Doctors have correctly noted that some of the higher utilization is because of the trend to do less health care in hospitals and more in out-patient surgeries or the doctors’ offices. But that appears to explain only a portion of the increase. Another factor is the availability of higher cost technologies, including the new scanners, that improve diagnosis but can readily be overused. Yet another is bad medicine, the kind of practice identified in a recent Times study of the extraordinary overuse of Caesarean sections in child birth in Southern California.
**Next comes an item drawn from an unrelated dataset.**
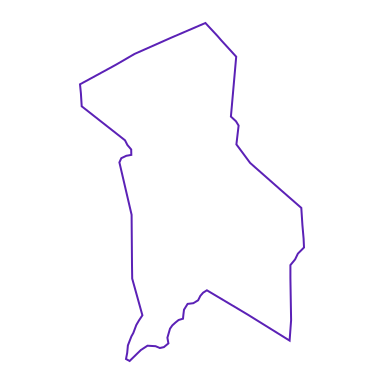 outline of Padre Marcos, Piauí, Brazil
{"feature_id": "56859067B96741348812149", "entity_name": "Padre Marcos", "entity_type": "district", "adm_level": 2, "iso_a3": "BRA", "parent_name": "Brazil", "parent_adm1": "Piauí", "projection": "robinson", "projection_center": [-40.885, -7.38], "detail": "fine", "context": "isolated", "style": "outline", "palette": "violet", "viewbox_px": 384, "rotation_deg": 0, "n_neighbors": 0, "source": "geoboundaries", "source_scale": "gbopen_adm2", "svg_char_len": 1000}
<svg xmlns="http://www.w3.org/2000/svg" viewBox="0 0 384 384"><path d="M205.4,23.0L171.4,37.6L134.6,53.9L116.0,64.7L80.0,84.3L80.9,93.3L81.7,106.3L125.0,140.3L127.4,145.0L131.2,149.5L131.3,154.9L126.3,155.8L121.3,158.2L119.4,162.4L131.6,214.8L132.0,265.1L132.2,278.6L142.4,315.3L139.0,320.4L136.3,325.0L133.3,333.0L131.4,336.4L127.9,345.4L127.2,352.9L126.0,359.0L129.6,361.0L138.1,352.7L140.9,350.0L147.5,345.7L155.6,346.2L159.8,348.0L163.9,347.1L168.4,343.4L167.4,337.7L170.0,328.7L172.3,325.4L175.5,322.5L178.6,320.0L183.0,318.7L183.4,314.6L184.0,309.7L187.6,303.9L193.3,303.2L198.1,300.3L200.4,295.8L203.1,292.7L206.9,290.3L247.9,314.7L289.6,340.6L291.1,320.2L290.4,278.0L290.4,270.1L290.4,265.1L295.1,259.4L297.9,253.6L304.0,247.5L303.6,238.7L302.4,224.9L301.3,207.9L280.8,190.0L255.4,167.6L250.1,162.9L243.3,153.7L236.4,144.4L238.6,125.6L236.0,121.3L230.9,116.6L231.7,107.6L236.2,56.7L221.4,40.5L217.5,36.0L213.6,31.8L209.4,27.3L205.4,23.0Z" fill="none" stroke="#5b21b6" stroke-width="2"/></svg>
An overwhelming majority of hospitals in the region exceed the percentages regarded as normal for C-section deliveries, with many of the hospitals having a rate double the national average range, hugely inflating the cost of obstetrics.

Important efforts are being made to contain medical inflation and increased utilization, but that is of little comfort to the 31 million or more Americans without any health insurance. Large increases in the cost of insurance will almost certainly increase those numbers. That is why Sen. Edward M. Kennedy (D-Mass.) and Rep. Henry A. Waxman (D-Los Angeles) have introduced legislation to require employers to furnish basic health insurance. That is why 15 states, but not California, have created insurance pools to protect high-risk individuals otherwise denied protection. That is why some states are beginning to study universal health-insurance legislation. The status quo is intolerable.